◆ Instructions for the task: Leaving the pictures aside, return the listing exactly as it appears.

◆ Provided material:
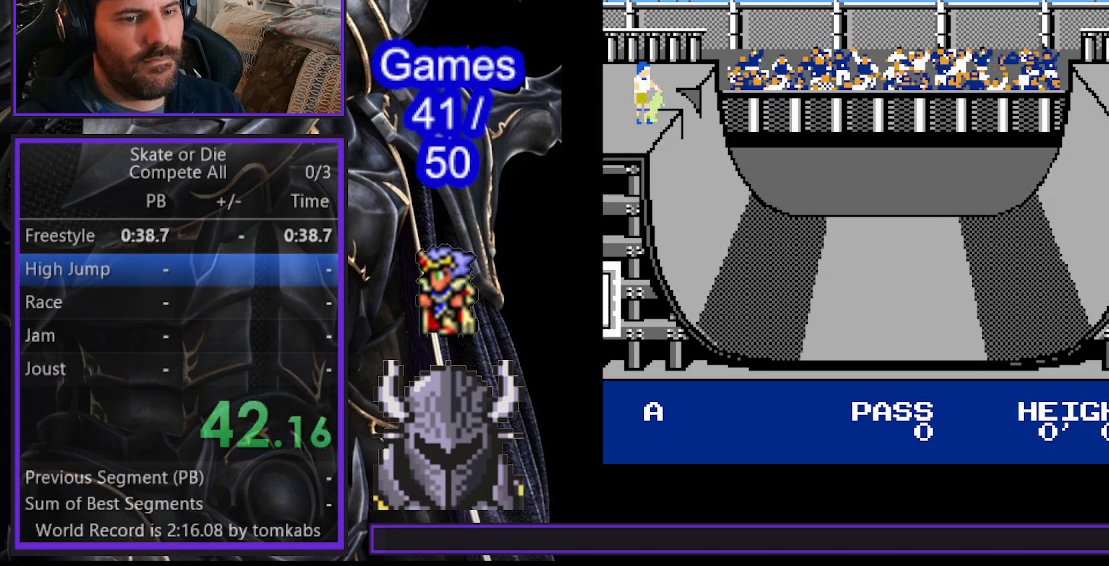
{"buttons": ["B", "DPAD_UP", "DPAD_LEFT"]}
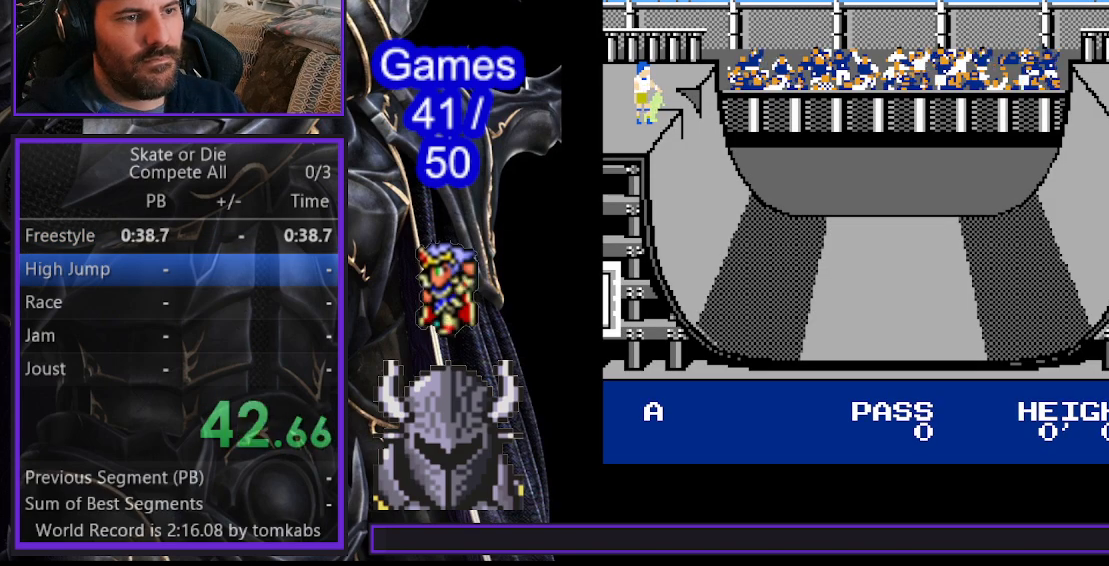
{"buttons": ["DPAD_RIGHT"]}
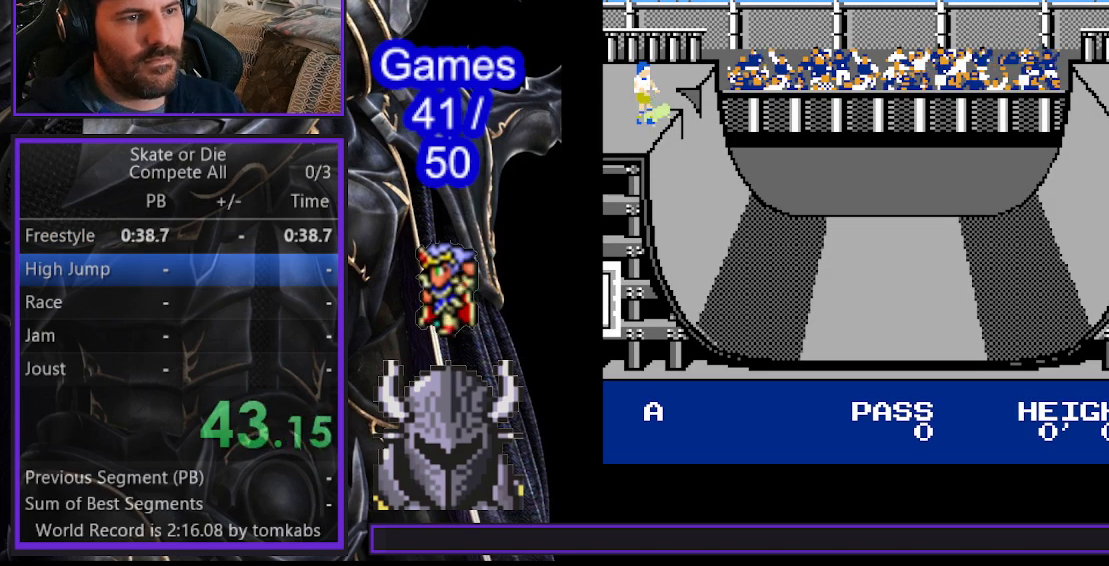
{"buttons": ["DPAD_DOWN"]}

◆ Expected answer:
{"buttons": ["B", "DPAD_UP", "DPAD_LEFT"]}
{"buttons": ["DPAD_RIGHT"]}
{"buttons": ["DPAD_DOWN"]}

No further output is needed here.